- **TASK TO CARRY OUT**: Within the lines below, the span from the line with "What is Regular Decision?" to the line with "cushion on a", both ends included, is to be reproduced exactly, with pictures omitted.

SUPPLIED DATA Block Start

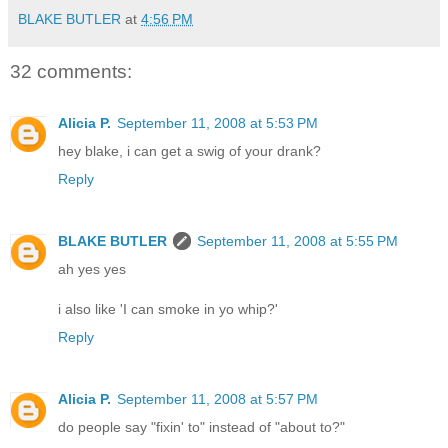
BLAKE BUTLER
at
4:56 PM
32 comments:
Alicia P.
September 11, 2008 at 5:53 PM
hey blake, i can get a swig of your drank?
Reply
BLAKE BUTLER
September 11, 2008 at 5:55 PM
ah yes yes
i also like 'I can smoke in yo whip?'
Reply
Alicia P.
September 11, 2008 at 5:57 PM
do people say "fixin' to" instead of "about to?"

SUPPLIED DATA Block End
SUPPLIED DATA Block Start

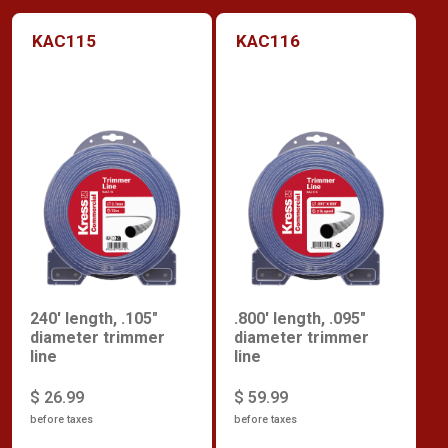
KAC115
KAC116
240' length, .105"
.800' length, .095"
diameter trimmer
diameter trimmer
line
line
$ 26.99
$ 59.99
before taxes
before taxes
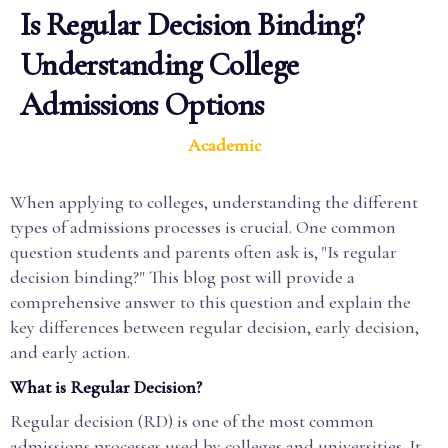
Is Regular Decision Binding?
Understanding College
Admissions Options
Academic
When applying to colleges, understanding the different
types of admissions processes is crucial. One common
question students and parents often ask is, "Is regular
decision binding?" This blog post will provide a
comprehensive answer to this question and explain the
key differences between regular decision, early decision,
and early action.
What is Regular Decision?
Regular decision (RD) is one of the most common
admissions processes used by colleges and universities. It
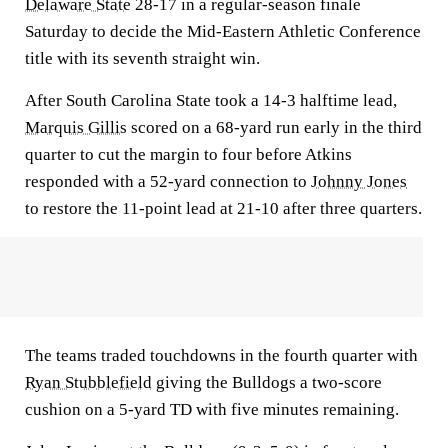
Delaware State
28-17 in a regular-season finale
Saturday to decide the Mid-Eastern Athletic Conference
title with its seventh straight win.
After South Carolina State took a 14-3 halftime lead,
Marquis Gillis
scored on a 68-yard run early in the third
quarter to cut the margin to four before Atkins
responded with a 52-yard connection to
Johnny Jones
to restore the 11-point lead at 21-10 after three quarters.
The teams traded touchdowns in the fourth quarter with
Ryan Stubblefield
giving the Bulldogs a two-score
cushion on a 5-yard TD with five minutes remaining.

SUPPLIED DATA Block End
SUPPLIED DATA Block Start

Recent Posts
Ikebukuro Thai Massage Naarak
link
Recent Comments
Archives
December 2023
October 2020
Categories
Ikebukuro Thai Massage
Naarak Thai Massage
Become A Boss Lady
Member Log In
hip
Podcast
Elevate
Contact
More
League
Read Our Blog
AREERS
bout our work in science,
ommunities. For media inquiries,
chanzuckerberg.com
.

SUPPLIED DATA Block End

- **RESULT FOR THIS EXERCISE**:
What is Regular Decision?
Regular decision (RD) is one of the most common
admissions processes used by colleges and universities. It
Delaware State
28-17 in a regular-season finale
Saturday to decide the Mid-Eastern Athletic Conference
title with its seventh straight win.
After South Carolina State took a 14-3 halftime lead,
Marquis Gillis
scored on a 68-yard run early in the third
quarter to cut the margin to four before Atkins
responded with a 52-yard connection to
Johnny Jones
to restore the 11-point lead at 21-10 after three quarters.
The teams traded touchdowns in the fourth quarter with
Ryan Stubblefield
giving the Bulldogs a two-score
cushion on a 5-yard TD with five minutes remaining.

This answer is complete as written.